Posts Tagged ‘Yom Kippur’

JONAH AND JONES

Harvard University recently rejected a Ph.D. candidate in history despite impressive credentials. Michelle Jones’ case should move us to examine the biblical book of Jonah.

Jones, 45 and a child victim of abuse, served more than 20 years for murdering her four-year-old son. A horrible crime? Absolutely. Yet in prison, she earned a B.A. from Ball State and led an award-winning research project for the Indiana Historical Society. Harvard’s history program accepted her, but the school’s administration overturned the decision fearing backlash from rejected applicants. At least some Harvard administrators hold the concept of repentance at arm’s length.

With Yom Kippur, the Day of Atonement, beginning next Friday evening, practicing Jews focus on repentance. During Rosh Hashanah (the New Year; it’s 5778) and the ten days following, we seek forgiveness—individually and communally—for sins committed against God. (For wrongs against people, only those hurt can grant forgiveness.) We pray for God’s mercy. But are we willing to forgive others who repent?

Note that Judaism doesn’t instruct victims to turn the other cheek and offer blanket forgiveness. That lets wrongdoers off the hook. Rather, a wrongdoer must ask for forgiveness. If after being asked three times the injured person refuses to forgive, the offender no longer remains obligated to make further petitions.

* LISTED RECORDS:
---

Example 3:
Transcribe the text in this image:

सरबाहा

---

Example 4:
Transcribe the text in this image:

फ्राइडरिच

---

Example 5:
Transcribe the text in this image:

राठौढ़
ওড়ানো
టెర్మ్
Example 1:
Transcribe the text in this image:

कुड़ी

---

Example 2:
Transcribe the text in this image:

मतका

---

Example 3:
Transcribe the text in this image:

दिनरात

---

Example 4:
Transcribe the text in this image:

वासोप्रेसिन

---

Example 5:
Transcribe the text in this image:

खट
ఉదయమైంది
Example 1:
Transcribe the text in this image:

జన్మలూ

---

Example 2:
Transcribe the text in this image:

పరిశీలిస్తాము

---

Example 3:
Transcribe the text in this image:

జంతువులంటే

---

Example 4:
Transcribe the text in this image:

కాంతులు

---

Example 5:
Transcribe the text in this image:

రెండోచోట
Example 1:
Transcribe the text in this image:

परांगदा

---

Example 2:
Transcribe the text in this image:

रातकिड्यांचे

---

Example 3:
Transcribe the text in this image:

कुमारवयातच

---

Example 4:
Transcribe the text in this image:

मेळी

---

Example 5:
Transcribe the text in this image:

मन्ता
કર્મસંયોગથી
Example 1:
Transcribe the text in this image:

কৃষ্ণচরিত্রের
---
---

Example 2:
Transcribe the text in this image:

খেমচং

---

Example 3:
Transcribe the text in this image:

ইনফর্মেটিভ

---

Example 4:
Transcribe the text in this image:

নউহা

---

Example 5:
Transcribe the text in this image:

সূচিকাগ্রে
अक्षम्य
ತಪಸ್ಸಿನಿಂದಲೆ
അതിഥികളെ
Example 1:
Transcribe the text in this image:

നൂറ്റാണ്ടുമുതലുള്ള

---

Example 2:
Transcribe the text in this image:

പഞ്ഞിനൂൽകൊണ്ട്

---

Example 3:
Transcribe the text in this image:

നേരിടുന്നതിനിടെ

* TASK DETAILS: Reproduce the Jonah and Jones passage from "With Yom Kippur, the" up to and including "make further petitions.", switching "offender" to "transgressor".

* TASK SOLUTION:
With Yom Kippur, the Day of Atonement, beginning next Friday evening, practicing Jews focus on repentance. During Rosh Hashanah (the New Year; it’s 5778) and the ten days following, we seek forgiveness—individually and communally—for sins committed against God. (For wrongs against people, only those hurt can grant forgiveness.) We pray for God’s mercy. But are we willing to forgive others who repent?

Note that Judaism doesn’t instruct victims to turn the other cheek and offer blanket forgiveness. That lets wrongdoers off the hook. Rather, a wrongdoer must ask for forgiveness. If after being asked three times the injured person refuses to forgive, the transgressor no longer remains obligated to make further petitions.